Şayet, yaşamı bu örtük olarak içerilen şeylerden kurtarmak iddiasındaysanız buna uygun bir yaşam tahayyülüne ve imgesine sahipsiniz demektir. Yalnız durum sadece bununla da sınırlı kalmaz. Tahayyül ettiğiniz yaşam idealini gerçekleştirmek için doğru yöntem ve araçlara da ihtiyacınız vardır. Bütün sömürü ve tahakküm ilişkilerini parçalamak, kendinizi ve yaşamı yeniden kalıba döküp başka bir varoluşu gerçekleştirmek istiyorsanız mücadele hattınız kurmak istediğiniz yaşam idealine uygun olmalıdır. Yaşamda ya da siyasal mücadelede benimsenen yöntemler, onunla bağ kuran örgütün ve kişilerin düşünce yapısını şekillendirir. Yaşamda ilişkilendiğimiz ve kullandığımız her şey bizlerin yaşam tarzı ve düşünce yapısını da biçimlendirir.
Siyasal mücadeleler tarihinde hedefleri ve iddialarıyla çelişecek biçimde hareket eden birçok grup ve kişi olmuştur. Bu kesimler ve kişiler, bir yandan sınıfsız ve sömürüsüz bir dünya için mücadele ettiklerini vaaz ederler ama aksi yönde hareket ederek sistemin yeniden üretimine sebebiyet verirler. Çünkü sistemi, onun üzerinde yükseldiği alanların içsel mantığını ve işleyişini yeterince sorgulamamışlardır ya da sorgulamak istemezler. Bu anlayışın arka planında mülkiyetçi sistemin mantıkî ve ahlaki yapılarıyla bütünleşme istemi yatar. Sadece bununla da kalmazlar, aynı zamanda bu mantıksal ve ahlaki bütünleşmenin yarattığı konfor alanlarında ayrıcalıklı konumlarının keyfini sürerler. Yaşama, kendilerine ve kendilerinin dışında anlamlandırdıkları yoldaşlarına yabancılaştıklarından kendi konumlarını ve statülerini muhafaza etmeyi amaç edinmişlerdir. Ayrıcalıklarına ve konfor alanlarına tehdit olarak algıladıkları olguları ve kişileri derhal kapı dışarı etme telaşına düşerler. Bu düşünceyle hareket edenler sistemin, iktidarın kodlarını, koridorlarını ve bütün girdi-çıktısını iyi öğrenmişlerdir. Hâliyle böylesi anlayış ve kişilere her yerde kolaylıkla rastlanır. Sisteme karşı mücadele ettiğini iddia edenlerin bulunduğu yerler de dâhil.

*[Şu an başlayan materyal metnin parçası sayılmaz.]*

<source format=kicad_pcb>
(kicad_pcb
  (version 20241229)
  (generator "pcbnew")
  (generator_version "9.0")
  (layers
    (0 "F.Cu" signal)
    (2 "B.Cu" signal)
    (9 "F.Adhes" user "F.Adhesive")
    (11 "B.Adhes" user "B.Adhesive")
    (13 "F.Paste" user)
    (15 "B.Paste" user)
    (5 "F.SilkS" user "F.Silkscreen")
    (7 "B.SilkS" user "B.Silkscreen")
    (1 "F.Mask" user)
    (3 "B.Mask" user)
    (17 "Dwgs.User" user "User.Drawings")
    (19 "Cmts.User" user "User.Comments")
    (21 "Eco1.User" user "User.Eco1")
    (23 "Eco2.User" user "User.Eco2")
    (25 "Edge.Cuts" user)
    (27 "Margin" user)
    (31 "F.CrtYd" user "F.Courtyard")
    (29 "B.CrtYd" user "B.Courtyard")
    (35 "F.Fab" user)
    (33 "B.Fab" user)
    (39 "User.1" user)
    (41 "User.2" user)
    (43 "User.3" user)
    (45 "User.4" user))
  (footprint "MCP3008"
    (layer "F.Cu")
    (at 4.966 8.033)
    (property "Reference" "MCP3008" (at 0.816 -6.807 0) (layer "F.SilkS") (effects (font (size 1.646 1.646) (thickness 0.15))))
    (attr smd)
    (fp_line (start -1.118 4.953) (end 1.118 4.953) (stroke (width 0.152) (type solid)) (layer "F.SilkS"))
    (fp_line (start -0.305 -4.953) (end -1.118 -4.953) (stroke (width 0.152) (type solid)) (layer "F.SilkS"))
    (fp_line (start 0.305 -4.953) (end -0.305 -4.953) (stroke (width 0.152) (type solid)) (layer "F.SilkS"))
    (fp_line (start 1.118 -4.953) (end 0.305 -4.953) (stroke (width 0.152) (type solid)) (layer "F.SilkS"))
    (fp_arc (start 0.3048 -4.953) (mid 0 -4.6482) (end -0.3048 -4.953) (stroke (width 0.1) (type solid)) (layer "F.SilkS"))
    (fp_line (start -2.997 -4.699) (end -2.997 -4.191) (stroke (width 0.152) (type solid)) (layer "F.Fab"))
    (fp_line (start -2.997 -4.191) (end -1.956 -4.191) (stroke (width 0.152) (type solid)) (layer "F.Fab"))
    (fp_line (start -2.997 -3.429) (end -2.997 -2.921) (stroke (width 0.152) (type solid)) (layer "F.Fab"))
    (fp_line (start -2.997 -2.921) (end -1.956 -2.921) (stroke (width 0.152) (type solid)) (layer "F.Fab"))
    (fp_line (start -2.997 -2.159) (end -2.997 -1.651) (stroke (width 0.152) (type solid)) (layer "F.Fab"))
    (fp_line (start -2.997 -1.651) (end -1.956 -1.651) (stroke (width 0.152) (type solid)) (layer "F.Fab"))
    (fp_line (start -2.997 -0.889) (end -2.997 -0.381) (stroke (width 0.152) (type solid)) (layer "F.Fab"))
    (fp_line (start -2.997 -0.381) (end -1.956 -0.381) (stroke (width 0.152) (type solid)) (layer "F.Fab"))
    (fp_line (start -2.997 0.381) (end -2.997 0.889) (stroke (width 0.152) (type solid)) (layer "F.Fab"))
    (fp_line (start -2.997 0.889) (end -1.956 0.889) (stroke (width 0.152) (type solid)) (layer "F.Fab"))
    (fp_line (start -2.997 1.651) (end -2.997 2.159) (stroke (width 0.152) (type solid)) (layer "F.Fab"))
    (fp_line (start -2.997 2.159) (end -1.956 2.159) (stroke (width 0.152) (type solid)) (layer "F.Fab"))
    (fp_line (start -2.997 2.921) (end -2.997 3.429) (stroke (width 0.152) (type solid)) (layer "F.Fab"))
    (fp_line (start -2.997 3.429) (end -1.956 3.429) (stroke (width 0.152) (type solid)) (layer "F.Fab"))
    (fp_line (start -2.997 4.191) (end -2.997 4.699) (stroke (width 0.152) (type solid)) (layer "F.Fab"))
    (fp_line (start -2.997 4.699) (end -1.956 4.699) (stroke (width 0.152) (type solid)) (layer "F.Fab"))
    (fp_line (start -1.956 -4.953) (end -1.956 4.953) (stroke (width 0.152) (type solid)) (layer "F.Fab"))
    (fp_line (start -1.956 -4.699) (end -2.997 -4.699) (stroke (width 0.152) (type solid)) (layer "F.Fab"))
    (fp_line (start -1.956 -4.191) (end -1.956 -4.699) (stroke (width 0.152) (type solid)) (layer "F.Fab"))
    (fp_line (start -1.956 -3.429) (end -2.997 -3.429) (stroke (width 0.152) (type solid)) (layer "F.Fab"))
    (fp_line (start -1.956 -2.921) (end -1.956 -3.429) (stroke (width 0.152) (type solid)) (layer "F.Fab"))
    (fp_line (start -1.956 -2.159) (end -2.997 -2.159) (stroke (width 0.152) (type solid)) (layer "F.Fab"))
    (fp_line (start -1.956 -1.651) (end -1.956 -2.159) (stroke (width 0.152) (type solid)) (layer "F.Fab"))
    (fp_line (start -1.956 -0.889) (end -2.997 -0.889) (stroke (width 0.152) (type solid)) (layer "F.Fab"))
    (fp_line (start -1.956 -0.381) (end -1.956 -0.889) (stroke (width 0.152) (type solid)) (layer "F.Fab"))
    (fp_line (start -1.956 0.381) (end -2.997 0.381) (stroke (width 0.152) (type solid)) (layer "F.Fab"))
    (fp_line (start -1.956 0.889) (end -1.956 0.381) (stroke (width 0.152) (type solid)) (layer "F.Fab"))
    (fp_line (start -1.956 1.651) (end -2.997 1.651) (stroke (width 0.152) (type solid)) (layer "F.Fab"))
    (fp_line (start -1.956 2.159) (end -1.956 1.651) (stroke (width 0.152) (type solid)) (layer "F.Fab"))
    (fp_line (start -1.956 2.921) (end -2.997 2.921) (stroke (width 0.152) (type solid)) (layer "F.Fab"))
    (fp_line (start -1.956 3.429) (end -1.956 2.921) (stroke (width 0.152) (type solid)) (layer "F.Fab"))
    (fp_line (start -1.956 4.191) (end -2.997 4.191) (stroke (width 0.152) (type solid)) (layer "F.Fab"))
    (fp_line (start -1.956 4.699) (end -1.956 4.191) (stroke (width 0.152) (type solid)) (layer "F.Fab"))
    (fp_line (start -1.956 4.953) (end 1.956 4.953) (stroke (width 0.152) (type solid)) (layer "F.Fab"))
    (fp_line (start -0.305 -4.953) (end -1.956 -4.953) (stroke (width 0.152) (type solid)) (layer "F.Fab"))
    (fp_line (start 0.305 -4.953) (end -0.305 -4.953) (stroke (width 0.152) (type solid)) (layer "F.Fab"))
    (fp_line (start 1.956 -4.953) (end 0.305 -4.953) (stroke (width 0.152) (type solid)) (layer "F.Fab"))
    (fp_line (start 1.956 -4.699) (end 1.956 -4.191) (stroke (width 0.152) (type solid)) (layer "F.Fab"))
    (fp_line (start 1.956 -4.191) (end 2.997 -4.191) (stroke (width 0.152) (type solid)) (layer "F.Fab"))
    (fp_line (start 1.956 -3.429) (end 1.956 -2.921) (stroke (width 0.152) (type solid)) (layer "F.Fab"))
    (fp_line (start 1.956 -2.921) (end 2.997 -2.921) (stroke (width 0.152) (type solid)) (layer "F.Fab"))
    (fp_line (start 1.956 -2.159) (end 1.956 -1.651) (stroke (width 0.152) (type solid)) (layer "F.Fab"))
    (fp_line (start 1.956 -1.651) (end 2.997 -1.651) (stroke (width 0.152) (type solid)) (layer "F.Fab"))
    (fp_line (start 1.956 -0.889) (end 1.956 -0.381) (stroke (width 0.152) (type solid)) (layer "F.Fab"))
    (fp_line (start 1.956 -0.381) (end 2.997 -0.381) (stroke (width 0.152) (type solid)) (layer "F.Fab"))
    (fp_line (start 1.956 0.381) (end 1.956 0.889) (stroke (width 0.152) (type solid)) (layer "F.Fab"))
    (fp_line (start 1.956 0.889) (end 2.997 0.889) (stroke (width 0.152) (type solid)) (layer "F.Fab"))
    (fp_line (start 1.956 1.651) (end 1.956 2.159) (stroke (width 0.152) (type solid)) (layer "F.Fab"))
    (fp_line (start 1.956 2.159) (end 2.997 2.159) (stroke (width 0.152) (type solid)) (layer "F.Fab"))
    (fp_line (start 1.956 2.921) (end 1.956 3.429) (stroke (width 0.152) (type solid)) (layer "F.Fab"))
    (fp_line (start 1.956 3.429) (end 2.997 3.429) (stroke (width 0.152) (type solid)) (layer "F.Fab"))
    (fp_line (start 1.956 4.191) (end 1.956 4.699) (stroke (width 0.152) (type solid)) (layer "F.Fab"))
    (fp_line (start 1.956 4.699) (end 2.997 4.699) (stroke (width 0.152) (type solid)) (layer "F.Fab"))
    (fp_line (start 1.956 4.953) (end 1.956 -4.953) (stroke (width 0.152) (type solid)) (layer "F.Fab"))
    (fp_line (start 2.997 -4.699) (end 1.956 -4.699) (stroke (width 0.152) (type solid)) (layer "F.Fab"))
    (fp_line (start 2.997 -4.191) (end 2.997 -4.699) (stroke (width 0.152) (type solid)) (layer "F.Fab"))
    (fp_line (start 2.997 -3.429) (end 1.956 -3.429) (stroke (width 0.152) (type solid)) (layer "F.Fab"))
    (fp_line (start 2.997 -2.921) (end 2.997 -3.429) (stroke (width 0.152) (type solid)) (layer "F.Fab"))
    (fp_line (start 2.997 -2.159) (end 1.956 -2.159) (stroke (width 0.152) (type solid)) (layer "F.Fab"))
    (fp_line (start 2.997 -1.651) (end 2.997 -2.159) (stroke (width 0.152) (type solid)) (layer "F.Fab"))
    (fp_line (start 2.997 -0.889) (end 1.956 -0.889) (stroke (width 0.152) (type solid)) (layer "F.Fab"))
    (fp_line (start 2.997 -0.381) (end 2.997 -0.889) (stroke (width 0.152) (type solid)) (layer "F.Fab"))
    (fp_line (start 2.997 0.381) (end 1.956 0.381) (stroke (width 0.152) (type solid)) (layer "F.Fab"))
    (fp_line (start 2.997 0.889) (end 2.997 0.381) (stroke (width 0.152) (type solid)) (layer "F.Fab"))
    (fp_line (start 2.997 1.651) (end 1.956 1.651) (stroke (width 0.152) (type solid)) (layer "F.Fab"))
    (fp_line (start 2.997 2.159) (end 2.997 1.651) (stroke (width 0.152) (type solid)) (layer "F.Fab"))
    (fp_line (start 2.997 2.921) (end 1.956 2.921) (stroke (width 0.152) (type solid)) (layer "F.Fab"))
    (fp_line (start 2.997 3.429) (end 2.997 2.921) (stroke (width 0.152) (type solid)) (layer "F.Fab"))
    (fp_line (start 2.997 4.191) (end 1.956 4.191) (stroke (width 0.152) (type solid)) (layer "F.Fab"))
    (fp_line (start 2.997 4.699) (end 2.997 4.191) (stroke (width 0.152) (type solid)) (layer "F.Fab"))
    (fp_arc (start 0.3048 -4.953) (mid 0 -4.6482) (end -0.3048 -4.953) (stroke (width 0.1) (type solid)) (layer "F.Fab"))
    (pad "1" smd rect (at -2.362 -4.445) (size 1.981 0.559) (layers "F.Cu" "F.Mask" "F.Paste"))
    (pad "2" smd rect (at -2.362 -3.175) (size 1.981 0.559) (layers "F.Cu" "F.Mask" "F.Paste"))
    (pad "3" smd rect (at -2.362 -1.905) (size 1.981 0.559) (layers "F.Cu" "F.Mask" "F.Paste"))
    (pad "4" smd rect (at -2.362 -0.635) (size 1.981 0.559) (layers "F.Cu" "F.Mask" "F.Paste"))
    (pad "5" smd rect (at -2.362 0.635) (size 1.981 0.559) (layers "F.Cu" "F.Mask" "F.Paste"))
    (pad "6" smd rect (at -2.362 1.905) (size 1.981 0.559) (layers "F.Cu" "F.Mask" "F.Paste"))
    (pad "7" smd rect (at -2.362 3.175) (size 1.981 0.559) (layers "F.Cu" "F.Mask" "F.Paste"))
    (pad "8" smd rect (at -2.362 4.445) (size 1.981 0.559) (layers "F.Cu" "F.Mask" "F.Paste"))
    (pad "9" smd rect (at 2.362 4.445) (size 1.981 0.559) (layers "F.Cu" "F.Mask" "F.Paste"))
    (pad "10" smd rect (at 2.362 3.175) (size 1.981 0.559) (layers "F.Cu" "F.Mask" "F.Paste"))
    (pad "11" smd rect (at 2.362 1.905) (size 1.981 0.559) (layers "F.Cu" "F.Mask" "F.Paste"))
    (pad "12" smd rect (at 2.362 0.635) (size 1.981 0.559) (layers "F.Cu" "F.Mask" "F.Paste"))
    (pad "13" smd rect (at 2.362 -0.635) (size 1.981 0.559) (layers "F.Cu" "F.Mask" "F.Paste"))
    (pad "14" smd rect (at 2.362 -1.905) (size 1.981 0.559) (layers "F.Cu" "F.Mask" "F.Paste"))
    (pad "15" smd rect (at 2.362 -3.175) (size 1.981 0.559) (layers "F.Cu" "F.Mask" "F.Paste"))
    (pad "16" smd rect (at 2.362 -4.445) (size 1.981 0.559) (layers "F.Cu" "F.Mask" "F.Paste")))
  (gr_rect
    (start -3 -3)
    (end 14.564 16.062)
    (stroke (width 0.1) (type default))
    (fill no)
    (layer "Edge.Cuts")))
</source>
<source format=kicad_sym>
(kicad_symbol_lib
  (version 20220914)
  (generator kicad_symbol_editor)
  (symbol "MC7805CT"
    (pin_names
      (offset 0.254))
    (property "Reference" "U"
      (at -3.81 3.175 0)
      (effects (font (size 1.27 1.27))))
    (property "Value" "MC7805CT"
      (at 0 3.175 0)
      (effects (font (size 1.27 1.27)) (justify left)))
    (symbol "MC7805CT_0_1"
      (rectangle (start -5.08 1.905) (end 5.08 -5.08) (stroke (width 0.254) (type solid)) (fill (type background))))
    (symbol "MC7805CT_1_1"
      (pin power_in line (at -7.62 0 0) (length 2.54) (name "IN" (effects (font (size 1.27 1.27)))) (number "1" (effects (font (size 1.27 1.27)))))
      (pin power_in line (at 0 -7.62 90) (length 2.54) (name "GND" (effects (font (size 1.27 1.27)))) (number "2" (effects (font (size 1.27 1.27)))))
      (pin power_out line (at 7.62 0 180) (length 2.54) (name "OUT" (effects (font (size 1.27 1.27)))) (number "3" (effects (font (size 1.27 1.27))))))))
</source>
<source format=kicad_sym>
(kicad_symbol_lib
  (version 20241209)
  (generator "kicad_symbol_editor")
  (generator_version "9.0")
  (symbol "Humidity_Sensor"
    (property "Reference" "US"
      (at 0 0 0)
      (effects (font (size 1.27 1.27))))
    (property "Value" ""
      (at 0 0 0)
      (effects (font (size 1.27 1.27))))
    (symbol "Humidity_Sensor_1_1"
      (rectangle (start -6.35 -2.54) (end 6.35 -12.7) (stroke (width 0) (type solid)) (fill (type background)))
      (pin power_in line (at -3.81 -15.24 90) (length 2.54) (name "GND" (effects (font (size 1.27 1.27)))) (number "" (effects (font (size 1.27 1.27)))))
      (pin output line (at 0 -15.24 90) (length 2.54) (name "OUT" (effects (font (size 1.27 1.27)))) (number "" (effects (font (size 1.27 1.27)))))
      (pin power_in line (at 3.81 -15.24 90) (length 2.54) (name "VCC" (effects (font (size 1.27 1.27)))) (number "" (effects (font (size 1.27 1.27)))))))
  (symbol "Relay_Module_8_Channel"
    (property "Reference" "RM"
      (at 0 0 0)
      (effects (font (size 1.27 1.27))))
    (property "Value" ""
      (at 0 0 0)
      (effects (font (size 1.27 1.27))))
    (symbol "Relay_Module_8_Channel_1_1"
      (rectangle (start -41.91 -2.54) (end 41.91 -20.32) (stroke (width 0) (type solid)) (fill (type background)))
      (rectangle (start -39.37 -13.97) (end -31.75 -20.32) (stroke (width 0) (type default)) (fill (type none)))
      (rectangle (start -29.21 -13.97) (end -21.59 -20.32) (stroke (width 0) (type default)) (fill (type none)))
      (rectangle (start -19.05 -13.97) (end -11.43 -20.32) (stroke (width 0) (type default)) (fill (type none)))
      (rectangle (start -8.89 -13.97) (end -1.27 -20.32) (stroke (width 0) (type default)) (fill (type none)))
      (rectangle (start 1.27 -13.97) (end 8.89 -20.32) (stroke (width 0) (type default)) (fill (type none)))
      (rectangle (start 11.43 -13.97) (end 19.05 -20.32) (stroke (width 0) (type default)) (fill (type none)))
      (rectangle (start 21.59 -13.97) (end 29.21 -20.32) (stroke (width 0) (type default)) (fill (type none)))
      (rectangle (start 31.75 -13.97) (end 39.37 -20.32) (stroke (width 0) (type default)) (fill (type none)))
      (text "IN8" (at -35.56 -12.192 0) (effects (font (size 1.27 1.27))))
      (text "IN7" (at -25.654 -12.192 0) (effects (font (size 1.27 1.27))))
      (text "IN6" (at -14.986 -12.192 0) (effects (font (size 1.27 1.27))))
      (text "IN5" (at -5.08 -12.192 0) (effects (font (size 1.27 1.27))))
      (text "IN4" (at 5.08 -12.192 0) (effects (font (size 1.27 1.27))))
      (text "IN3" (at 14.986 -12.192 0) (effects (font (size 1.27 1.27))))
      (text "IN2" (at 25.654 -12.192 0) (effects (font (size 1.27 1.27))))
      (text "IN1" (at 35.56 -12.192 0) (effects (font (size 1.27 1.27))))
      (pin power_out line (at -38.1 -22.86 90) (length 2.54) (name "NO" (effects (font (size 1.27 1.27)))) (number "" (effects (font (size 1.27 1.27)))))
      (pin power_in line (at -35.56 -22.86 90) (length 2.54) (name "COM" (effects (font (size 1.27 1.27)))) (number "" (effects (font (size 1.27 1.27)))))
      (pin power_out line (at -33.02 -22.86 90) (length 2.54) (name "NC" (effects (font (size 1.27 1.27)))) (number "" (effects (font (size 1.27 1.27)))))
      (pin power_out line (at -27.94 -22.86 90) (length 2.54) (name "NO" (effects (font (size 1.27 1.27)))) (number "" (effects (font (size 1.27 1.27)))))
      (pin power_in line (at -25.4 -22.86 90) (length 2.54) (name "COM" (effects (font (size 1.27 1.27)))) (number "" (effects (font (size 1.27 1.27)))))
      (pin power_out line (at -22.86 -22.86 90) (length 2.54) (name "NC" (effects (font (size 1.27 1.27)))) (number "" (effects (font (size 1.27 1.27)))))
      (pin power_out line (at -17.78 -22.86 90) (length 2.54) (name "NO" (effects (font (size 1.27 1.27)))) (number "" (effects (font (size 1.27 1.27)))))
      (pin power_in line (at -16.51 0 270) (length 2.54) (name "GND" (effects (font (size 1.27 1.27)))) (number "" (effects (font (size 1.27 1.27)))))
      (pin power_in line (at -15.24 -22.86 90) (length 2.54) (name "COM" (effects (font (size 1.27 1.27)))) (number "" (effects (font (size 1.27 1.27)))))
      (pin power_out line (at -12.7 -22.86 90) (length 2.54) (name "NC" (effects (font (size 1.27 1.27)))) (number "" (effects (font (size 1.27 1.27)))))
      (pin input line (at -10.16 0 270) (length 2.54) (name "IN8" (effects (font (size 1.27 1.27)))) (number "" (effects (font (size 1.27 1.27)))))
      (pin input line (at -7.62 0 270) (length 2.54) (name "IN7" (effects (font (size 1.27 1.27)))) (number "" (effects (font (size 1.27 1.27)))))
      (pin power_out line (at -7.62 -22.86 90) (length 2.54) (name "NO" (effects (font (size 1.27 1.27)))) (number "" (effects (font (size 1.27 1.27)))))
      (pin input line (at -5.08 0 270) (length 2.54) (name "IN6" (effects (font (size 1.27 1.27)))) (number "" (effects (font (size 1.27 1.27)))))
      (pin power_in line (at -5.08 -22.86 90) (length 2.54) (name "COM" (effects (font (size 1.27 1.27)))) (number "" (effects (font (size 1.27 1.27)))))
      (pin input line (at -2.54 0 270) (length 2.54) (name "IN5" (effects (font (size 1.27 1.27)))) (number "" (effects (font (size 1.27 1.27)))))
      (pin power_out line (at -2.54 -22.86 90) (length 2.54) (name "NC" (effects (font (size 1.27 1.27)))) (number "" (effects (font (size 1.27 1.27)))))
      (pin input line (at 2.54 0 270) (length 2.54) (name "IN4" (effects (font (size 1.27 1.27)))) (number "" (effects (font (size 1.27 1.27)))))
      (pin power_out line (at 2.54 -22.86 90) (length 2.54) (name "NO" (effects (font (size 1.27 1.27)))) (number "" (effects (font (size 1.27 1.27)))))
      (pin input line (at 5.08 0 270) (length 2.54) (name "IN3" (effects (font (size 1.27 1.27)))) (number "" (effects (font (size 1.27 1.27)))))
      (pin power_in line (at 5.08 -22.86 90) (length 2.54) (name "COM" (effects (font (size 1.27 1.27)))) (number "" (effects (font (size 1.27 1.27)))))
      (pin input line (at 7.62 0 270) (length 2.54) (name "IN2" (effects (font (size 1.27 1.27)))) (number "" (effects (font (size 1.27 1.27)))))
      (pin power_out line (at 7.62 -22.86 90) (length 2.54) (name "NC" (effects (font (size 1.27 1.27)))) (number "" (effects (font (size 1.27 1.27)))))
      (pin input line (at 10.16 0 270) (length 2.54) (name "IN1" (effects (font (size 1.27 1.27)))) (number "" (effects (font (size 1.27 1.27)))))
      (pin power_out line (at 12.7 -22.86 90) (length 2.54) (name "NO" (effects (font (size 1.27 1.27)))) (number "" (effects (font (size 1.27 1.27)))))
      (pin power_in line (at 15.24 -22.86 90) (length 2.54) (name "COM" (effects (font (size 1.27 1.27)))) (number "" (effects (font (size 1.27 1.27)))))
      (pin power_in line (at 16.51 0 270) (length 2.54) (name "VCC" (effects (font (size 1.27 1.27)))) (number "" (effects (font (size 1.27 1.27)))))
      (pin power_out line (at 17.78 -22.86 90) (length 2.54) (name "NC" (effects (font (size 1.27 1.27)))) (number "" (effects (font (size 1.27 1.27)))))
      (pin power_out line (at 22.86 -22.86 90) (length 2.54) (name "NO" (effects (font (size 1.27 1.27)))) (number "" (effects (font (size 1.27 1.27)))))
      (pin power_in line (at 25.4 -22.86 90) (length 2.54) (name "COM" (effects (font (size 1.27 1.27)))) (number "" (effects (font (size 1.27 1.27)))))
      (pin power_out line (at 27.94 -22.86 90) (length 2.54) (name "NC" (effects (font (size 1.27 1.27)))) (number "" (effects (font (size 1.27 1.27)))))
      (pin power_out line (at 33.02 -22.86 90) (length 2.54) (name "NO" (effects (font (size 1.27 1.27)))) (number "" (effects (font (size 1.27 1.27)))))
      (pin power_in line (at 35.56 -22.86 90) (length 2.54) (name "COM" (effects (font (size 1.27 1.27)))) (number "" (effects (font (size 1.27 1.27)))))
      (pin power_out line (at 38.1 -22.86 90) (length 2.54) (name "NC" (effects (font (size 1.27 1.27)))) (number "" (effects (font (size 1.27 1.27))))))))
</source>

Gazete Patika yazarı Emre Erdal’ın, adına konuştuğu grup ve önderliğin yaşamla kurdukları ilişkinin niteliği bu biçimdedir. Yaşamı algılama biçimleri, yaşamla kurdukları ilişki, kullandıkları yöntem ve üslupları irdelendiğinde durumun böyle olduğu kolaylıkla anlaşılabilir. Resmî, dinî ve siyasal alanla kurulan ilişki yazarımızın düşün dünyasını ve ufkunun sınırlarını gözler önüne serer. Yazarımız dinsel alanla ilişkilenir ve bu ilişkilenmenin kendisine sağladığı avantajları sonuna kadar kullanma arzusundadır. Bundan ötürü kendisini mutlak irade olarak göstermekte herhangi bir beis görmez. Kendisini ilahi kaynak ve devrimci materyalist teorinin ser çeşmesi olarak takdim eder. Kaleminden çıkan her bir cümleyi de “tanrı”nın kelamı olarak görülmesini ve anlaşılmasını ister. Emre Erdal kendisini tanrı, partisini din ve parti önderliğini de peygamber olarak anlamlandırıyor. Elbette bu hiyerarşik yapı üstten alta doğru kurulduğundan üstten alta doğru devam ederek örgütsel yapının en küçük hücrelerine kadar sirayet eder. Gökyüzünden yeryüzünü yönetme hevesinde olan tanrının, elçisi olan peygamber vasıtasıyla dünya işlerini organize etmesi ancak böylesi bir hiyerarşik yapı ve işleyiş tarzıyla mümkün olabilir. Ve şüphesiz tanrı bunu gören ve bilendir!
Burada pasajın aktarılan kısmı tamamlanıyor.